Play Favorites: A Statistical Method to Measure Self-Bias in LLM-as-a-Judge

📄 arXiv: 2508.06709v1 📥 PDF

作者: Evangelia Spiliopoulou, Riccardo Fogliato, Hanna Burnsky, Tamer Soliman, Jie Ma, Graham Horwood, Miguel Ballesteros

分类: cs.CL, cs.AI

发布日期: 2025-08-08


💡 一句话要点

提出统计方法以测量大型语言模型的自我偏见

🎯 匹配领域: 支柱九:具身大模型 (Embodied Foundation Models)

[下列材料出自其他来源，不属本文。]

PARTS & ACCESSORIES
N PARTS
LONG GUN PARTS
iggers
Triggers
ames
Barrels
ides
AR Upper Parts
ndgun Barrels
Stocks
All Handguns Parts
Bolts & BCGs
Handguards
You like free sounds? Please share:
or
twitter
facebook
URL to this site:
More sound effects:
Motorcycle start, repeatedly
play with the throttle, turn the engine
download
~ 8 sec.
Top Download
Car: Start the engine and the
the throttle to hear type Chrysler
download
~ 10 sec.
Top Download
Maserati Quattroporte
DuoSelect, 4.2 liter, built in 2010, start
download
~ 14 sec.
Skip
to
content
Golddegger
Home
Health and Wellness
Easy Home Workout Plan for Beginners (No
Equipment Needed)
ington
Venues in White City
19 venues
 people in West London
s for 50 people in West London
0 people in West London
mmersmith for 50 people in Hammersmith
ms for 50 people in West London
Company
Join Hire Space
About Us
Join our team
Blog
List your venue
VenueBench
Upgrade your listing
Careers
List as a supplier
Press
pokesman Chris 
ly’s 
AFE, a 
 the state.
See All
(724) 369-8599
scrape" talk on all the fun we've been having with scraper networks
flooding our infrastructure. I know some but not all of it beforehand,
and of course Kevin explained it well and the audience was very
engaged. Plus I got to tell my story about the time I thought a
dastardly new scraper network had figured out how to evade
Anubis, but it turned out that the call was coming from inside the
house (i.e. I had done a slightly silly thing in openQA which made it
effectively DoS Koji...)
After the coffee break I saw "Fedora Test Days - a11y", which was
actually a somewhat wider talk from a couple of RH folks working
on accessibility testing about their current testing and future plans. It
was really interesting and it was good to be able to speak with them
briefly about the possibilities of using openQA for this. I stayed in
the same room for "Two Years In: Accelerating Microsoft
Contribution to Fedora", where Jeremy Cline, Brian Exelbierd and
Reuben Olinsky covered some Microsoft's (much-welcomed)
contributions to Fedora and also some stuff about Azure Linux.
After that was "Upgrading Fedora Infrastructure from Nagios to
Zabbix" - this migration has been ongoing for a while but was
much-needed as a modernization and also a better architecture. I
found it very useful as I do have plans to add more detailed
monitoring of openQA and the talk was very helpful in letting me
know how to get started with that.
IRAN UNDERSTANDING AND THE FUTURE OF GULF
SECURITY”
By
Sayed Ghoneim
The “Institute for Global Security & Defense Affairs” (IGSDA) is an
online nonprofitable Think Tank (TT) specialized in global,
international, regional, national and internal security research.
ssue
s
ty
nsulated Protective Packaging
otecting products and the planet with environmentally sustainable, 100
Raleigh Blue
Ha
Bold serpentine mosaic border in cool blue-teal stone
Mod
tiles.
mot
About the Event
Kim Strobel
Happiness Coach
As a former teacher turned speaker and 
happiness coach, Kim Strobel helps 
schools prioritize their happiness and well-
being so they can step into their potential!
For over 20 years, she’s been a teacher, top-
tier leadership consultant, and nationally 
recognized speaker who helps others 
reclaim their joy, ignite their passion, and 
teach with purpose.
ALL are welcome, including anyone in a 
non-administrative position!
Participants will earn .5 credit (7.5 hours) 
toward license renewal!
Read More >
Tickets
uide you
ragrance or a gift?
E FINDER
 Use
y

关键词: 自我偏见 大型语言模型 统计方法 模型评估 公平性分析

📋 核心要点

  1. 现有研究常常将模型质量的真实差异与偏见混淆,导致对模型性能的错误评估。
  2. 本文提出了一种统计框架,能够明确识别和量化LLM的自我偏见,确保评估的准确性。
  3. 通过对超过5000个提示-完成对的实证分析,发现某些模型存在系统性的自我偏见和家族偏见。

📝 摘要(中文)

大型语言模型(LLMs)可以作为评判者,快速可靠地评估其他LLM的输出。然而,模型可能会系统性地对自身输出给予过于宽松的评分,这种现象称为自我偏见,可能会扭曲对模型真实性能的评估。本文提出了一种统计框架,明确了识别和估计自我偏见的假设。该方法建模LLM作为评判者对自身完成的评分分布与其他模型的差异,同时考虑独立第三方评判者(如人类)提供的完成质量。我们在一个包含超过5000个提示-完成对的数据集上进行了实证分析,发现某些模型(如GPT-4o和Claude 3.5 Sonnet)系统性地对自身输出给予更高的评分。我们的研究强调了使用LLM评判者的潜在陷阱,并提供了减轻偏见的实用指导。

🔬 方法详解

问题定义:本文旨在解决大型语言模型在自我评估时可能存在的自我偏见问题。现有方法未能有效区分模型质量与偏见,导致评估结果的不准确性。

核心思路:我们提出的统计框架通过建模LLM对自身输出与其他模型输出的评分分布差异,明确识别自我偏见,同时考虑第三方评判者的质量评估。

技术框架:该方法包括数据收集、评分分布建模、偏见识别与量化等主要模块。首先收集大量提示-完成对,然后通过统计分析比较不同模型的评分分布。

关键创新:本研究的创新点在于提出了一种系统化的统计方法来量化自我偏见,避免了以往方法对模型质量与偏见的混淆。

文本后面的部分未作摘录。